Cronenberg is 62 now. Born and raised in Toronto, he still lives there, and his work is followed at an international level, but without the solid, financial reward that can change a man, or an artist. When he made Spider a few years ago, an uncompromisingly bleak study of schizophrenia in which Ralph Fiennes had hardly a word of dialogue, Cronenberg's determination to follow his own vision nearly destroyed the enterprise for lack of funds. And there will be some viewers now inclined to see A History of Violence as a sell-out, a desperate excursion into full-blooded film noir about the kind of things that happen - notoriously - not in Canada but in the United States.

Tom Stall is a gaunt-looking fellow with a dreamy smile on his face and an easy manner that fits in to the small Indiana town where he owns a diner called Stall's. He looks a lot like Viggo Mortensen. He has a wife, Maria Bello, and two decent kids. The teenage boy is mocked at school for not being as male as Indiana prefers. But Tom and his wife still have a wild, tender sex life of the kind that might not be owned up to in all towns in Indiana. But even though this is "sleepy" Indiana, the air is as taut as an old wire ready to snap. Something terrible is coming, and we know after just a few minutes that Cronenberg has devised and outfitted the terror in keeping with the "Let's do an experiment" tone of the title.

In the past, Cronenberg has been one of the world's most creative experimenters with the horror genre. I suspect that was because he felt able to push that genre towards his own necessary economy plus the quite startling dismemberment or parasitic possession of his vision. This was evident in They Came From Within, Rabid, The Brood, The Dead Zone and even The Fly, which was the first glorious blooming of his special sense of humour. But still, there was something very deliberate in Cronenberg that felt unable to get into what you might call popular genre. But like many ascetics, familiarity with his own medium has made his search for formal beauty more fundamental. And that is what is so American: for nearly always, I think, the most radical departures in American come with the telling of the old, old stories.

_Images with bounding boxes_:
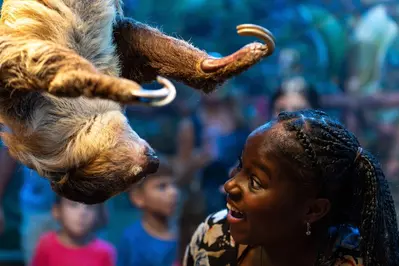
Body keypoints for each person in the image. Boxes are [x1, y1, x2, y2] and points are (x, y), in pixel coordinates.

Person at [184, 109, 399, 266]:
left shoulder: (355, 259)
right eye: (240, 166)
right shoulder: (212, 236)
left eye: (256, 181)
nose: (230, 185)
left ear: (313, 210)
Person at [117, 160, 178, 266]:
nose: (173, 192)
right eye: (162, 186)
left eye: (174, 185)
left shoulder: (186, 233)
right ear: (138, 197)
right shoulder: (131, 240)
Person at [31, 196, 115, 266]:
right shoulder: (46, 245)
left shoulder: (105, 252)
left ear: (98, 213)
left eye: (89, 206)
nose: (82, 213)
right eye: (73, 205)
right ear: (57, 210)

_Instructions_:
[1] From the review of Cronenberg's film, extract the passage from "Cronenberg is 62" up to and including "the United States.".
[2] In the review of Cronenberg's film, what is the name of the diner Tom Stall owns?
[3] Carry on the review of Cronenberg's film from the point where it stops.

_Exercise results_:
[1]
Cronenberg is 62 now. Born and raised in Toronto, he still lives there, and his work is followed at an international level, but without the solid, financial reward that can change a man, or an artist. When he made Spider a few years ago, an uncompromisingly bleak study of schizophrenia in which Ralph Fiennes had hardly a word of dialogue, Cronenberg's determination to follow his own vision nearly destroyed the enterprise for lack of funds. And there will be some viewers now inclined to see A History of Violence as a sell-out, a desperate excursion into full-blooded film noir about the kind of things that happen - notoriously - not in Canada but in the United States.

[2] Stall's.

[3]
So this is a myth composed by a master that operates at the level of pulp fiction, or graphic novel - its actual source material. Ed Harris and later William Hurt take a huge exultant pleasure in knowing that they are playing stock figures from that tradition. And they know that we are loving hating them. But beyond that this is a superb story of a marriage, in which a great lie has been told, but guessed at? And even hoped for? The interaction of Mortensen and Maria Bello is actually the core to what the title is about, and their two love and sex scenes are the essence of this stunning movie. And when the family next sits down to dinner together the air is still taut with new discoveries and the affirmation of very old truths. By letting himself make a simpler kind of picture, Cronenberg has left us not so much with his glittering intelligence as a kind of question that the US has to ask itself.

Quite deliberately, I am not telling you the story of A History of Violence. That's because it employs a formula you've seen before, but gives it a radically new rhythm, one in which the atmosphere of the title is not just the energy that renews the country and which makes it safe and dangerous again. This film is a preparation for the uncertainty of the last few shots.

Just as with the close of The Deer Hunter, where survivors sing softly, "America the Beautiful", we are left to weight the balance of irony and forgiveness.

Those two films are ideal material to be shown to soldiers just returned from a war where the ordeal of survival eclipsed all thought of what the war was about.

'A History of Violence' (18) is out this week.